I turdilli sono dei dolcetti tipici della Calabria, in particolare della zona di Cosenza. Il nome dovrebbe indicare dei piccoli tordi, e questi gnocchetti di pasta aromatizzata all’arancia e cannella vengono imbevuti di vino dolce cotto e miele. Sono delle vere leccornie e venivano tradizionalmente preparati durante il periodo natalizio.

Ingredienti

Per 4 persone:

  • 300 gr di Farina
  • 200 ml di vino dolce o vermouth
  • 1 scorza d’Arancia
  • Chiodi di Garofano, Cardamomo, Anice, Cannella
  • Miele q.b.
  • 2 cucchiai di Olio extravergine di oliva
  • Olio per friggere
  • Sale

Preparazione

Se avete a disposizione il vermouth (vino dolce molto aromatizzato potete saltare il passaggio seguente della preparazione del vino aromatizzato.

Prendete un piccolo pentolino a aggiungeteci il vino bianco con la scorza di una arancia, i chiodi di garofano e se ne avete a disposizione anche altre spezie come cannella, anice, cardamomo, ecc. Scaldate il vino fino a farlo bollire e continuate la cottura per un paio di minuti.

turdilli calabresi

Fermate la cottura e lasciate raffreddare.
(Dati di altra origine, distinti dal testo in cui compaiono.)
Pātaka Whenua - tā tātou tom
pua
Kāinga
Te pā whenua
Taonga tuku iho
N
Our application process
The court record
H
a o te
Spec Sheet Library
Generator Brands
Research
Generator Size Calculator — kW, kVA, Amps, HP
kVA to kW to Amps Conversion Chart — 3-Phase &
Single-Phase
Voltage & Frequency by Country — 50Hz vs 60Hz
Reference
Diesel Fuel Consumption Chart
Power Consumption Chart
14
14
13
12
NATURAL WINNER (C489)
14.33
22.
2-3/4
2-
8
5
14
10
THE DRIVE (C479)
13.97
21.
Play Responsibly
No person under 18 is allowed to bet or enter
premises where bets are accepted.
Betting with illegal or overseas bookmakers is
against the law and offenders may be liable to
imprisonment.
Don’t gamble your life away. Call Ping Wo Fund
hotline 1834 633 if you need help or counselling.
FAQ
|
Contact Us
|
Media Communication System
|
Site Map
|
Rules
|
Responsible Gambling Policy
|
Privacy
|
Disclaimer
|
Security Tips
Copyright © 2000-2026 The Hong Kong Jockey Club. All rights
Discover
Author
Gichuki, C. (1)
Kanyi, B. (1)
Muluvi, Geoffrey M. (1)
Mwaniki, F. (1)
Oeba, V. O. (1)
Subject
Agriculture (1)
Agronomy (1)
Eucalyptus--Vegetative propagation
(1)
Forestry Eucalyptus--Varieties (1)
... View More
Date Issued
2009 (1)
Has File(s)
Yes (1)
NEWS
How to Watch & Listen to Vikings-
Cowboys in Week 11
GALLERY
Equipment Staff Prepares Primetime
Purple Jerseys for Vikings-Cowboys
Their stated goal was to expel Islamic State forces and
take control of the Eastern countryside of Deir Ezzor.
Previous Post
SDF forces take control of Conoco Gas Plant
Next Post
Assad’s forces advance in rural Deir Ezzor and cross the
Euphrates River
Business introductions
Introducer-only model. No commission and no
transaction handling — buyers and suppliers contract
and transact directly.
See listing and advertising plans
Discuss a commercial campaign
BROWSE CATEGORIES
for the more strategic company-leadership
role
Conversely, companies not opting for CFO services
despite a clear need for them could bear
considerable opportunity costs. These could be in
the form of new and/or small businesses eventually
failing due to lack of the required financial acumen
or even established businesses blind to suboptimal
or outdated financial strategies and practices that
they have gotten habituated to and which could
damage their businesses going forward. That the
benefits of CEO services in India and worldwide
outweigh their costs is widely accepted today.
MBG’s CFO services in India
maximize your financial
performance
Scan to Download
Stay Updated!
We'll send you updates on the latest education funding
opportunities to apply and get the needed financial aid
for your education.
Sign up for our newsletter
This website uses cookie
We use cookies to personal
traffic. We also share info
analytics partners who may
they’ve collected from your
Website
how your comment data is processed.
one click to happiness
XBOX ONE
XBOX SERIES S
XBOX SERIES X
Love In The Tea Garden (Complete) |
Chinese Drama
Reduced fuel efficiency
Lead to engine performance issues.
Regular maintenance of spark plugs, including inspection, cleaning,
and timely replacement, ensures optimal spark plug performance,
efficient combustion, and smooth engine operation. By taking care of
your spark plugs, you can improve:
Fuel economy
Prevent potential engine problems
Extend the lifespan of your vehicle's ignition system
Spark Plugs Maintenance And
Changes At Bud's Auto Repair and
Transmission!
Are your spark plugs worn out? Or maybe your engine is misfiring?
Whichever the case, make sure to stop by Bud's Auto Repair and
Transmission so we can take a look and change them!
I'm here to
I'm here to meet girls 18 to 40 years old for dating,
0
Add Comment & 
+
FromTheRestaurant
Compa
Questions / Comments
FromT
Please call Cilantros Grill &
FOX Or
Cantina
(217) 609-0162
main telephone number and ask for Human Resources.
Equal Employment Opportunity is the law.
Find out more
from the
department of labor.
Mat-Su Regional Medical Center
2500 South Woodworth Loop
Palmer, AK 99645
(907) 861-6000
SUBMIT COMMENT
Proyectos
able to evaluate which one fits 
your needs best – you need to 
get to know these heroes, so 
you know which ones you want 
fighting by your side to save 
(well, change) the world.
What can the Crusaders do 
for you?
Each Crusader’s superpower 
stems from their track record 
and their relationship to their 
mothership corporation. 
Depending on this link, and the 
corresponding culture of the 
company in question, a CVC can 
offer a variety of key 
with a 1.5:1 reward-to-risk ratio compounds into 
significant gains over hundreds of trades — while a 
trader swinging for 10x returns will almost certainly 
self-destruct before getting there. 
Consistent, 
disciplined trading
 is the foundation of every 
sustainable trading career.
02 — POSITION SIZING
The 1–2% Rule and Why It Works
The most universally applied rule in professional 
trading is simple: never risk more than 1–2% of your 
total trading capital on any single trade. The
Preparate una spianatoia e versateci la farina a fontana con un incavo al centro. Nell’incavo versateci il vino cotto dolce ed un cucchiaino abbondante di cannella in polvere.

turdilli calabresi

Impastate il tutto per bene fino ad ottenere un impasto omogeneo ed elastico.

turdilli calabresi

Prendete porzioni dell’impasto e arrotolatelo sulla spianatoia infarinata in modo da ottenere dei bastoncini di circa 2 cm di diametro. Tagliate i bastoncini in tante piccole sezioni (come gnocchetti) di circa 3-4 cm di lunghezza.

turdilli calabresi

Ogni gnocchetto ottenuto passatelo su una tavoletta rigata, in modo da dargli la rigatura e premete per dagli un certo livello di incavatura.

turdilli calabresi

Prendete una pentola adatta alla frittura, riempitela di olio per friggere e portatelo ad alta temperatura. Friggete i turdilli un po’ per volta, in modo da non farli troppo aderire l’uno con l’altro e favorendo la cottura. Poi una volta ben dorati, scolateli utilizzando un mestolo forato.

turdilli calabresi

Sgocciolateli per bene e lasciateli asciugare su uno strato di carta assorbente in modo da rimuovere l’unto in eccesso.

turdilli calabresi

Prendete un piccolo tegamino e scaldateci del miele. Il miele caldo diventerà più fluido, utilizzatelo così caldo per bagnare i turdilli sopra un piatto di portata.

turdilli calabresi

Se volete insaporite con un’ulteriore spolverata di cannella. Servite i turdilli ben caldi. A volte al posto del miele, i turdilli vengono immersi nel vino cotto.